Resident Matt Welch expressed concern over the neighboring properties returning to what he referred to as a wasteland.

“In 2008, when the bubble popped, this whole area right here turned into a wasteland because no one was buying property,” Welch said. “What’s going to happen when this thing is built? What’s going to happen to the community again? It’s going to turn into a wasteland again, where no one’s going to want to buy here. What are you going to do when you have 50 dogs and people are walking by this property — because people jog, walk, ride bikes here; it’s going to be crazy with all of these dogs, and people are going to hear them.”

Lincoln County resident Rudy Bauer also shared his reservations regarding the potential kennel.

“I don’t live in this neighborhood, but I do go to Joey’s and the pizza place,” Bauer said. “Joey’s has outside service, and these dogs, to me, are unsanitary. This facility could go another place. We have one on Highway 16 now. We don’t need another one close to restaurants and such. I don’t know what they do with the waste and how they take care of it, but I would imagine there is some smell coming from that place regardless of how clean they keep it.”
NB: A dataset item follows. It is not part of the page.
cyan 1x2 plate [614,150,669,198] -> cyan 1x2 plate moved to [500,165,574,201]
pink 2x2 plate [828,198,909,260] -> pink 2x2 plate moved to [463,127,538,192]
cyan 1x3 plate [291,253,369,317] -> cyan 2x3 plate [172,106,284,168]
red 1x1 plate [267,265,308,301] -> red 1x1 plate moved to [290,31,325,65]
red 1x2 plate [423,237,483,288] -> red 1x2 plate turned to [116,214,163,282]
According to Lincoln County Zoning Administrator Randy Hawkins, under the Unified Development Ordinance, a kennel is a reasonable use of land zoned in a General Industrial District. Planning Board members voted 6-0 to recommend approval of the applicants’ request to build the dog day care and boarding facility.
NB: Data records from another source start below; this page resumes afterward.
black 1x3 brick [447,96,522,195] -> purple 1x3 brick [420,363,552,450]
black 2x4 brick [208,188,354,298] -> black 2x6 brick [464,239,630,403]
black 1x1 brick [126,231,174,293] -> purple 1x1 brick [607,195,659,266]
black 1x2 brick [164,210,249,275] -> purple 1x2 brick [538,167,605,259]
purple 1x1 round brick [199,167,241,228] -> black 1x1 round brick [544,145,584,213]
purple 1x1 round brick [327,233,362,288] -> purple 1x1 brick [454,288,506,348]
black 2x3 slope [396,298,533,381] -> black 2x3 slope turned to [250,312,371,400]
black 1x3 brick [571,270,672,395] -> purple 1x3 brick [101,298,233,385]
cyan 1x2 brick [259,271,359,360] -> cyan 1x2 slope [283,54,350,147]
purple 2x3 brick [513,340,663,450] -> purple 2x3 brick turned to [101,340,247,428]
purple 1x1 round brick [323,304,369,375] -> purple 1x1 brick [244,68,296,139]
Planning board members and county commissioners also held a public hearing for a conditional use permit request to operate a bed and breakfast in the Residential Single-Family district. Applicant Marni Carpenter is the owner of the proposed 9.6-acre site, located at 2800 Laboratory Rd in the Lincolnton Township. If approved, Carpenter said it would be the only historic bed and breakfast in Lincoln County.
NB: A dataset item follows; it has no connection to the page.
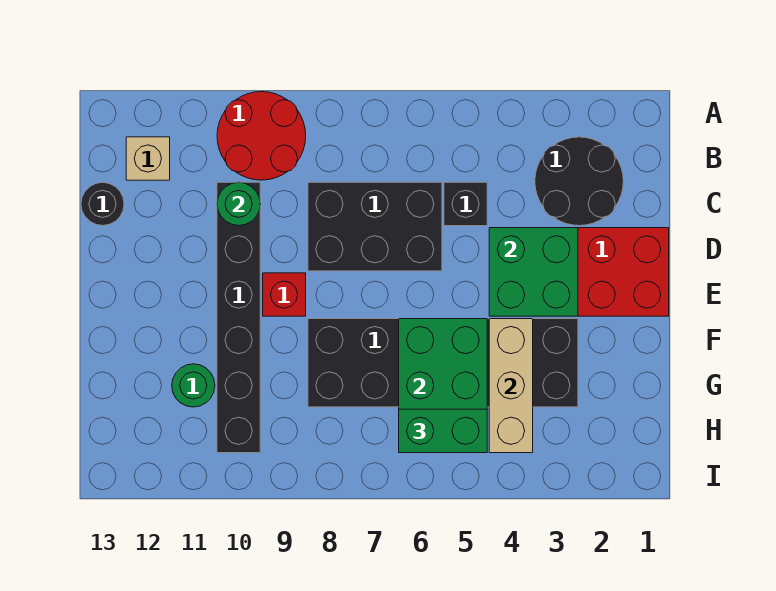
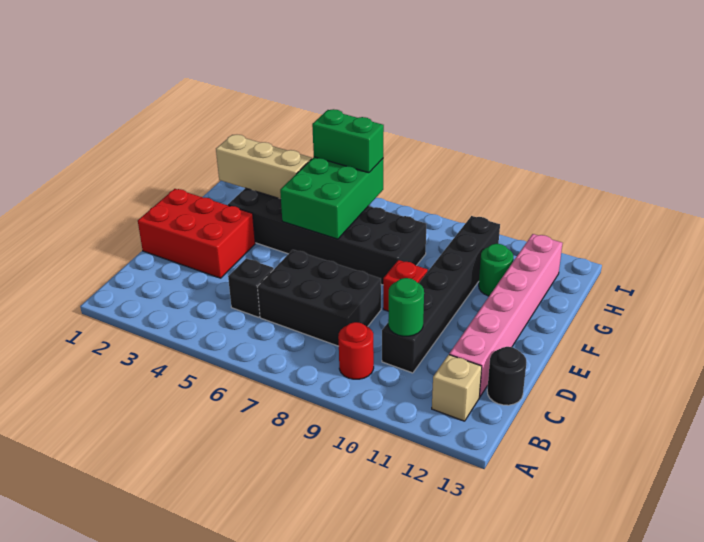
red 2x2 round brick [217,92,306,180] -> red 1x1 round brick [338,322,374,379]
black 2x2 round brick [535,137,623,226] -> none
none -> pink 1x6 brick [449,234,563,397]
green 2x2 brick [489,228,578,316] -> none
tan 1x3 brick [489,319,533,453] -> tan 1x3 brick turned to [216,135,312,199]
Laboratory Mill owner John Dellinger said he was ecstatic about the idea.

“The majority of the bookings at our facility are out of town,” Dellinger said. “We have quite a few people from New York, California, Romania, Peru, just to name a few. This idea is very attractive. I knew that if properly approached it would surely have business. The majority of the people that visit us are incredibly interested in history…I think it would be a great asset to our community.”

Planning Board members voted 6-0 to recommend approval of the bed and breakfast.

Applicant Jeff Wilkinson is requesting a parallel conditional use rezoning of a 0.454-parcel from Residential Suburban to Conditional Use General Business, which would permit the servicing and sales of vehicles. The property, located at 103 Finger St., is approximately 250 feet north of N.C. 27 in the Ironton Township. The Planning Board voted 6-0 to recommend approval.

Planning Board members also voted 6-0 to recommend approval for a conditional use permit request to place a Class C singlewide manufactured home in the Residential Suburban district.  The 1.8-acre parcel is located on the northeast corner of N.C. 27 and Jake Seagle Road in the North Brook Township.

Lincoln County’s Board of Commissioners is scheduled to hold its next meeting on May 19 at 6:30 p.m. at the Citizens Center.